I think in order to make students successful, we need to be extremely conscious of what it is we’re trying to achieve. But we also need to have the student voice in there somewhere; we need to take our cue from what the student is doing and their reactions and interactions.

So, for example, we might be trying to change a particular behaviour, so a lot of observation would probably go on, and then quite a lot of discussion, and then we might try something new, but we'd introduce it slowly, or we would introduce it in one or two steps so that the student is then more prepared to come onboard with us.

Because we put a lot of time in pre-IEP, and that involves me as SENCO releasing the classroom teacher so they can go and meet with the additional teacher, with the teacher aide. They look at the IEP, they provide the evidence, they might make a keynote or a PowerPoint or make a little movie, do a comic life or collect together all those things that have already been done. And I think that kind of puts everything into focus before the IEP.

Generally the IEP is sent out, emailed out to those stakeholders who are coming to the meeting.

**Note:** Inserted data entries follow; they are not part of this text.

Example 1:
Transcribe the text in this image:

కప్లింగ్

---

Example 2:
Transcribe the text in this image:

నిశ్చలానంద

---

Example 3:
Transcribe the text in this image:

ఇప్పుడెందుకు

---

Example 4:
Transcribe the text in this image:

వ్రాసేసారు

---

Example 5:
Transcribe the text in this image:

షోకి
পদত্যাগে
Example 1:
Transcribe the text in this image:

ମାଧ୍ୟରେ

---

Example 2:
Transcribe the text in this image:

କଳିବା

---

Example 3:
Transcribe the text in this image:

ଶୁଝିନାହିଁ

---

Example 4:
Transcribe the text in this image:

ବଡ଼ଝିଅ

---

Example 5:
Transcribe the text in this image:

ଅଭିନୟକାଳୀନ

Then at the meeting we always start with the positives, and we find that parents are far more relaxed – they don’t feel as though they’ve come to hear something, “I don’t want to hear something about how my child’s not doing something”. They come, and they end up celebrating all the things that their child is actually achieving, and I think what is really great is when parents then start feeding into the school what’s happening at home, and saying, “Oh yes, I’ve noticed that at home”, or “Dd you know that at home they do …” whatever.

I think that open discussion means everybody’s relaxed because they’re dealing with the classroom teacher as the lead on the IEP. I think we’ve pushed and pushed to have the teacher as the point of contact for the parents – not the teacher aide and not the SENCO, but the classroom teacher because they are the ones who deal with the child most of the time.

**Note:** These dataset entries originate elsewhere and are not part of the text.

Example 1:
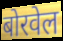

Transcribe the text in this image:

बोरवेल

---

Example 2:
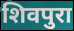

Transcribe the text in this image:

शिवपुरा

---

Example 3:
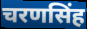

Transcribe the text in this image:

चरणसिंह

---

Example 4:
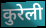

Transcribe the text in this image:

कुरेली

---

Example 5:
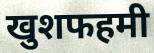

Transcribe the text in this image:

खुशफहमी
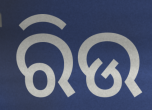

The more we have collected, I suppose, the narrative-type assessment on a child, then that really leads us to say, “Hey, listen, look at what they’ve done here, let’s explore going that way” because obviously that’s an interest the child has developed or that’s a strength that we didn’t know that they had.

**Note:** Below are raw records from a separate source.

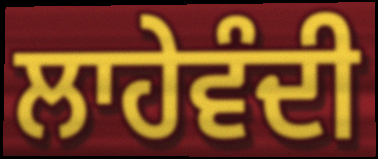
ਲਾਹੇਵੰਦੀ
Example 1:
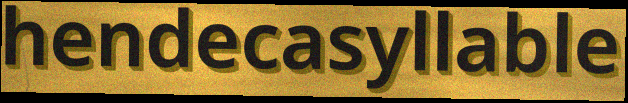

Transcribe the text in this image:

hendecasyllable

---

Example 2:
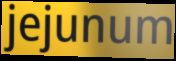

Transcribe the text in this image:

jejunum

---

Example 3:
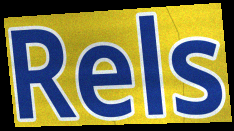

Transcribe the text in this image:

Rels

That shows up so quickly in photographic or video evidence, or exposing us to what the student can actually do. And I think that makes it more successful because then we’re feeding into what the student likes. It’s not “We want you to go in this way and you’ll come here, and somehow we’ll make you come home”. It’s more, “Okay, yes you’re really good at that, let’s use that format”, or “Let’s use that for other learning experiences and see if we can build on that”.

Vanessa
Sharing the successes that the children have, showing them video clips, putting up some learning stories around the staffroom, helps everybody look at celebrate the successes. And it gives them something to go and make a connection with that child out in the playground, so when they’re out on duty they can go up to that child and say, “I saw some of that amazing work you did in your class!”, which of course helps the child build that relationship across the whole school.